**EXCERPT TO READ:**
○ ○ ○

Beatrice was married before to a man who was a narcissist, a
perpetual boy. Beatrice's first husband did not support the family
well, drank a lot, and was generally looking for the world, in the
form of Beatrice, to take care of him. He finally left Beatrice for
another mother object after Beatrice got tired of that role.
Beatrice realized later that she fell into the same role with her
first husband that she had with her father.
Beatrice
came from a poor family. Her father was depressed most of his life,
seriously enough that he could not keep significant jobs. He settled
into the life of a semi-invalid, expecting Beatrice and her mother
to take over the family responsibilities. Beatrice felt, from a very
young age, the overwhelming burden of mothering a depressed,
hopeless man. She had lost her own adolescence, just like the
adolescent boys I have mentioned.
After
her father and her first husband, Beatrice swore she would never
take care of another man again. She yearned to dance through life
with a partner who could lead their dance well. Then Beatrice met
Tim. Tim was never married. He came from a well-to-do family with a
hard-driving, alcoholic, successful businessman for a father. He had
good breeding, he could take care of her, and he could dance.
When Tim
first started dating Beatrice, she was in bad straits financially,
with two small children. Tim had lots of practice rescuing the
needy. He had been called upon often by his tearful mother to search
for his father, who was drunk in some desolate bar.

○ ○ ○

**PROVIDED RECORDS:**
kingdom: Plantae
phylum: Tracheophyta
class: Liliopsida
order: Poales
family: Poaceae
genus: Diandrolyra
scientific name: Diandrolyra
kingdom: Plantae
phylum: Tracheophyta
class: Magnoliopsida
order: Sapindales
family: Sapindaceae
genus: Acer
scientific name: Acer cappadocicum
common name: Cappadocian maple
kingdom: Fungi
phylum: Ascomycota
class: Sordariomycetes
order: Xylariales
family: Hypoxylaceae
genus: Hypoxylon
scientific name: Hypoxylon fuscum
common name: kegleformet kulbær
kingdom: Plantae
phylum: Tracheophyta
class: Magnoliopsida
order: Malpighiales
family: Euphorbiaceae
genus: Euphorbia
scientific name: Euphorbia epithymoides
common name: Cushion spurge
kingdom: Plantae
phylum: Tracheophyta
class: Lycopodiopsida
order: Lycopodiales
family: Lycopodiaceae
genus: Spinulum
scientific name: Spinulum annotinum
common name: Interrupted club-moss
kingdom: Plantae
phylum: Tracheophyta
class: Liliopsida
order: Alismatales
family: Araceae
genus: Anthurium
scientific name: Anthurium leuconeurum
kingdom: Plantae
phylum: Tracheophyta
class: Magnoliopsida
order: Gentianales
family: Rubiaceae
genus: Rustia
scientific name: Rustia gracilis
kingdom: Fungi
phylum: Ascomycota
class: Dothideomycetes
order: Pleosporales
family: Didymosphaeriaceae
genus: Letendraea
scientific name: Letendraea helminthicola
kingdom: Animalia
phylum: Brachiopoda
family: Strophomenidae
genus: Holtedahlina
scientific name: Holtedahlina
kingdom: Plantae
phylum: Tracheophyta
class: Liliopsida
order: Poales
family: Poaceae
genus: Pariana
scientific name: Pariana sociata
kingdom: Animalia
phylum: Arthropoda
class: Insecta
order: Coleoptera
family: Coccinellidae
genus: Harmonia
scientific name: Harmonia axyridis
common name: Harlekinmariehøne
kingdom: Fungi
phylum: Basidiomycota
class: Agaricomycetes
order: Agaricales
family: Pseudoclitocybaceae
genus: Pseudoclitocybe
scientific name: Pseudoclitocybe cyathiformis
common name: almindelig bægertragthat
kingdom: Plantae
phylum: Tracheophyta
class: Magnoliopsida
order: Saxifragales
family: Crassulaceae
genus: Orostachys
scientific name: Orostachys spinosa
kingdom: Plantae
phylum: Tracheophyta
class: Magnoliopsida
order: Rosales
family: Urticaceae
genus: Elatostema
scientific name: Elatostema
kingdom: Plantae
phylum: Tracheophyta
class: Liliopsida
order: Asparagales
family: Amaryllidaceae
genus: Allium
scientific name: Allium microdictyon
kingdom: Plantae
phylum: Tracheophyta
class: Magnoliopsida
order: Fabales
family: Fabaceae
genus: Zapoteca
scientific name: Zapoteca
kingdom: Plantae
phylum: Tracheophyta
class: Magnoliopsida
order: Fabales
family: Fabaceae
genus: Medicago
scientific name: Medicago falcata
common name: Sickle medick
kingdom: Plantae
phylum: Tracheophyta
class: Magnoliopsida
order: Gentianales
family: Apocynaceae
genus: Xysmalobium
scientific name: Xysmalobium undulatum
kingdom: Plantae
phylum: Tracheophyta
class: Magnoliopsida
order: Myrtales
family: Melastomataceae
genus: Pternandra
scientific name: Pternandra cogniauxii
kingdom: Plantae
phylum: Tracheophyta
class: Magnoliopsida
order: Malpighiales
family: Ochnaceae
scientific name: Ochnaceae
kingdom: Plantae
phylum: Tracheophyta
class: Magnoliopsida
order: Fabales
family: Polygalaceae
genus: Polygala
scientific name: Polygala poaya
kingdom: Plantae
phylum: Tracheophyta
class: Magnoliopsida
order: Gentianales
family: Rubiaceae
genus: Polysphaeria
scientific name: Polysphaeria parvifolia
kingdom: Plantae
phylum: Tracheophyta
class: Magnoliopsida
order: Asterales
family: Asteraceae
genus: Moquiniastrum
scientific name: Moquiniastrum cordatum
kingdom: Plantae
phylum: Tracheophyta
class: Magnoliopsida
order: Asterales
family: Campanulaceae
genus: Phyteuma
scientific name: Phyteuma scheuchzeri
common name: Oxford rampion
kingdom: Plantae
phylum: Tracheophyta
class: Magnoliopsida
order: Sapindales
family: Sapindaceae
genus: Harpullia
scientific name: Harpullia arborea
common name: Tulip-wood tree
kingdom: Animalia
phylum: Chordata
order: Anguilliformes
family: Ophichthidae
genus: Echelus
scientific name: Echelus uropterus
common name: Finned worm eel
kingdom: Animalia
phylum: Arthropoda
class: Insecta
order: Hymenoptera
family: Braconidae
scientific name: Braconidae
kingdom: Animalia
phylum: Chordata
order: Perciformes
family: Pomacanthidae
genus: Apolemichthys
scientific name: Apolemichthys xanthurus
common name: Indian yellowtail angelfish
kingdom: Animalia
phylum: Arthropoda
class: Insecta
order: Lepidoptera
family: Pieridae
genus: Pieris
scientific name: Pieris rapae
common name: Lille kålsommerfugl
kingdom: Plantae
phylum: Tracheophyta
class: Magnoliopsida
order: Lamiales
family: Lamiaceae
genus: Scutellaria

○ ○ ○

**YOUR TASK:**
Using the passage about Beatrice, answer these:
(a) What did Beatrice's first husband finally do after she got tired of her role?
(b) What kept Beatrice's father from holding significant jobs?
(c) How does the passage describe Tim's father?
You won't need any of the data.

**THE RESULT:**
(a) He left her for another mother object.
(b) He was depressed most of his life, seriously enough that he could not keep significant jobs.
(c) He was a hard-driving, alcoholic, successful businessman.